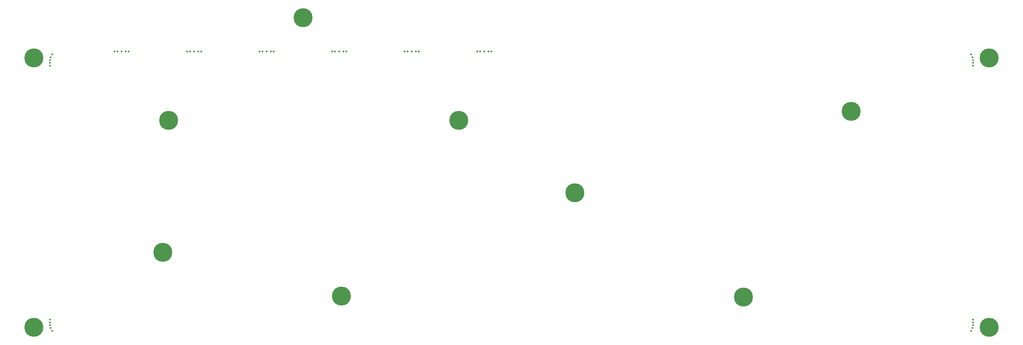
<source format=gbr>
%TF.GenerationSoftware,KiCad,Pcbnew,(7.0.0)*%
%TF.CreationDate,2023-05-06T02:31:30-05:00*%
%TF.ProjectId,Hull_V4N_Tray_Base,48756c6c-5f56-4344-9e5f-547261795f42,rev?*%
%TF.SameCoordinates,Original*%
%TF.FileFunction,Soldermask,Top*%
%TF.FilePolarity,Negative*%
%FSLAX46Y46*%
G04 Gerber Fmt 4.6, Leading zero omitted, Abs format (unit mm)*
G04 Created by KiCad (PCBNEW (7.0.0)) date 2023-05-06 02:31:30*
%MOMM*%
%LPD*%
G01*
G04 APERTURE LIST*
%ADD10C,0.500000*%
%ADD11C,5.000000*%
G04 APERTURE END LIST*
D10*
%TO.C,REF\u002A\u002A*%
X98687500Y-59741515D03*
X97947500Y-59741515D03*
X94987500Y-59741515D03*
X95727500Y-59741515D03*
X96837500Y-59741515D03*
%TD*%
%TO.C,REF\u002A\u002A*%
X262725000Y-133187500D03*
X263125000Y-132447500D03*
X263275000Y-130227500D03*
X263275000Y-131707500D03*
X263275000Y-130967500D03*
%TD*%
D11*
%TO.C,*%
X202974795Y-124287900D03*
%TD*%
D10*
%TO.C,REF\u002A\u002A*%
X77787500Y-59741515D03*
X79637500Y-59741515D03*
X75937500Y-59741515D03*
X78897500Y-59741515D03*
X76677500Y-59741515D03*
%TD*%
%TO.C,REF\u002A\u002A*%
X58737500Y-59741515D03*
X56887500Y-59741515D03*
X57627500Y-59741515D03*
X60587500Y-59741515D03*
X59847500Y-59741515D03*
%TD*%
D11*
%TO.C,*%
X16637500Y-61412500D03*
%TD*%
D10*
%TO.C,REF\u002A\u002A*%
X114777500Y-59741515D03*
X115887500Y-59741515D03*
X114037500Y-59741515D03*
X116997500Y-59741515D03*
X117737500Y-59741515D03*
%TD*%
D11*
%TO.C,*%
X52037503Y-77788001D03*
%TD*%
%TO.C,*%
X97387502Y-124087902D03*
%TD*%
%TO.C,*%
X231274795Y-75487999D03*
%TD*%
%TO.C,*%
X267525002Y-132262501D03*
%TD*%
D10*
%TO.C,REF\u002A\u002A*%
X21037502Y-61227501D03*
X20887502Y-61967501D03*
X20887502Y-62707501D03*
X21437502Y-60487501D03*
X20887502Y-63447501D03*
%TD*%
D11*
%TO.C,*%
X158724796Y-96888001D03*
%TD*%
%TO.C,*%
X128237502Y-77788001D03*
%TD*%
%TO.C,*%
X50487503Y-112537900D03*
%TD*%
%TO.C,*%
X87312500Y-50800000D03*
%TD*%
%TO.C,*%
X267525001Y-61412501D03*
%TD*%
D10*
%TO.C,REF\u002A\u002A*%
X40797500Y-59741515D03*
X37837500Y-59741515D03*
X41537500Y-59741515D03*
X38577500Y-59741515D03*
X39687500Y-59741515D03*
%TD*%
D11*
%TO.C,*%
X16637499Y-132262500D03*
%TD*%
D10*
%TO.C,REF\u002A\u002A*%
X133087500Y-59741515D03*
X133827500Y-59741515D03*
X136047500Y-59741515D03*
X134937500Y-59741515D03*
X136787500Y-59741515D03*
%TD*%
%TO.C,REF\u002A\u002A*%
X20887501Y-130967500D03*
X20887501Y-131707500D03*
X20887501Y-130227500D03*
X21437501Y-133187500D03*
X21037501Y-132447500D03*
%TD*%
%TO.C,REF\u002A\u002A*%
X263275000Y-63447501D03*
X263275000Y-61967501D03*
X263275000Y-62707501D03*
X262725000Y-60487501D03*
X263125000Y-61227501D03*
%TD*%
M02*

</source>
■ ■ ■ ■
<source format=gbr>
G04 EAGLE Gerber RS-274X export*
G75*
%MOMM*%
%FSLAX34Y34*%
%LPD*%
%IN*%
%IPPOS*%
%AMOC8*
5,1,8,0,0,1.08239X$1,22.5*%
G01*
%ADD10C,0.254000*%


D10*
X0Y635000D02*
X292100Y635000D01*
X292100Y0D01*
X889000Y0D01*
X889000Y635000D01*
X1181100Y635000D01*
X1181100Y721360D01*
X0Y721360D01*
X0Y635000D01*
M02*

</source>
■ ■ ■ ■
WORK REQUEST - Every line in the data that holds the string "Gerber" should be copied.

TASK RESPONSE -
G04 Gerber Fmt 4.6, Leading zero omitted, Abs format (unit mm)*
G04 EAGLE Gerber RS-274X export*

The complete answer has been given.